進化するべきでない車。許されない形で進化させてしまった異端の技術。
ギャランをランエボ並の車両まで昇華させる。現実的には可能だ。可能だが、あまりにも馬鹿げている。そんなことをするくらいならしっかりと人生をかける覚悟をもって高価なランエボを購入するべきだ。
やって見た事がない者には分からない。
果てしない労力と、ランエボが購入できる金額を注ぎこめば可能だろう。
要するにメーカーはそれほどまでに車体に手を加え戦闘力を上げているのだ。
たかだか2リッター程度の車に。
ジャパンチューンドが日本一。いや、世界を唸らせるほどの技術をもっているのだという事実。
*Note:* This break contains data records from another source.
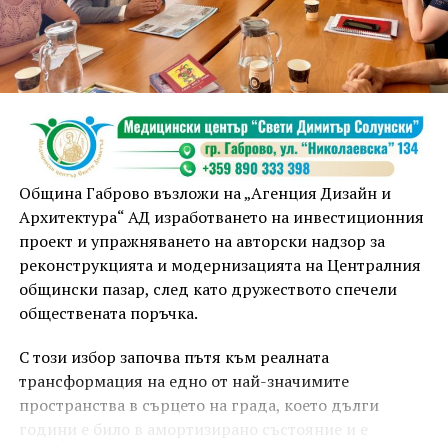
Община Габрово възложи на „Агенция Дизайн и
Архитектура“ АД изработването на инвестиционния
проект и упражняването на авторски надзор за
реконструкцията и модернизацията на Централния
общински пазар, след като дружеството спечели
обществената поръчка.
С този избор започва пътя към реалната
трансформация на едно от най-значимите
пространства в сърцето на града, което дълги
години е било в амортизирано състояние и е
そんな化物のような車を生産しているという事だ。しかも生産ラインにのせ何台も。
モアパワーを求めるクルマは世界には何台とある。
しかし、ポルシェがターボの強大すぎるチカラをコントロールし始めてから時代が変わった。
皆がポルシェを超えるために。
技術者達の狂気ともいえる手を加え続けたスポーツカーは、自然吸気という形を捨てターボという悪魔の力をコントロール下においた瞬間、ジャパンスポーツカーは唯一無二の存在となった。
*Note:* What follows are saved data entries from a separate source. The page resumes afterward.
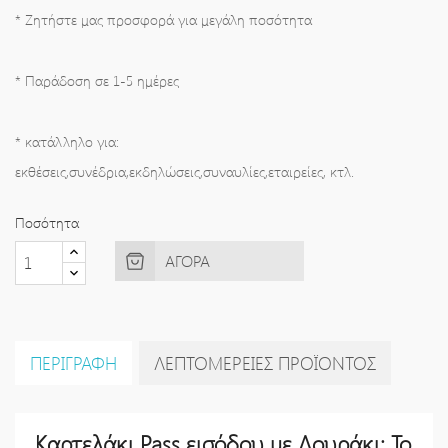
* Ζητήστε μας προσφορά για μεγάλη ποσότητα
* Παράδοση σε 1-5 ημέρες
* κατάλληλο για:
εκθέσεις,συνέδρια,εκδηλώσεις,συναυλίες,εταιρείες, κτλ.
Ποσότητα
ΑΓΟΡΆ
ΠΕΡΙΓΡΑΦΉ
ΛΕΠΤΟΜΈΡΕΙΕΣ ΠΡΟΪΌΝΤΟΣ
Καρτελάκι Pass εισόδου με Λουράκι: Το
ランエボはラリーという限定された場所で最強の称号を得るためにここまで昇華できた。しかしここまで戦闘機としてレベルアップさせてくれたの同タイプのインプレッサいうライバルと言える存在は大きい。
普通車とスポーツカーにはれっきとした差がある。
かけている時間が違う、技術が違う、速く走ろうとする技術者の想いが違う。
速く走ろうとする技術者達の夢を載せている量が違う。全てが違いすぎるのだ。
それなのに、、、だ。
スタート地点に入ってきたギャランを見た時に、気がつくと手が震えていた。これはなんなんだ?ランエボにはない異質な雰囲気。
根本的に何かが違う。
理解ができなかった。
この車両はランエボになろうとしていない。そうゆう立ち位置で車を組み上げていない。
ランエボと同様だ。
限定された場所で勝つために
この車は、、峠の下りだけで最強最高峰になるためだけに組みあげている。
レイカはその時初めてNSXが負ける予感を感じた。
頭を振ってそのイメージを振り切ろうとした。
その時のギャランのドライバーが忘れられなかった。
どうして?なんでこんな奴が突然でてきたの?
スタート地点からのとてつもない加速をするNSX、置いてけぼりにされていくギャラン。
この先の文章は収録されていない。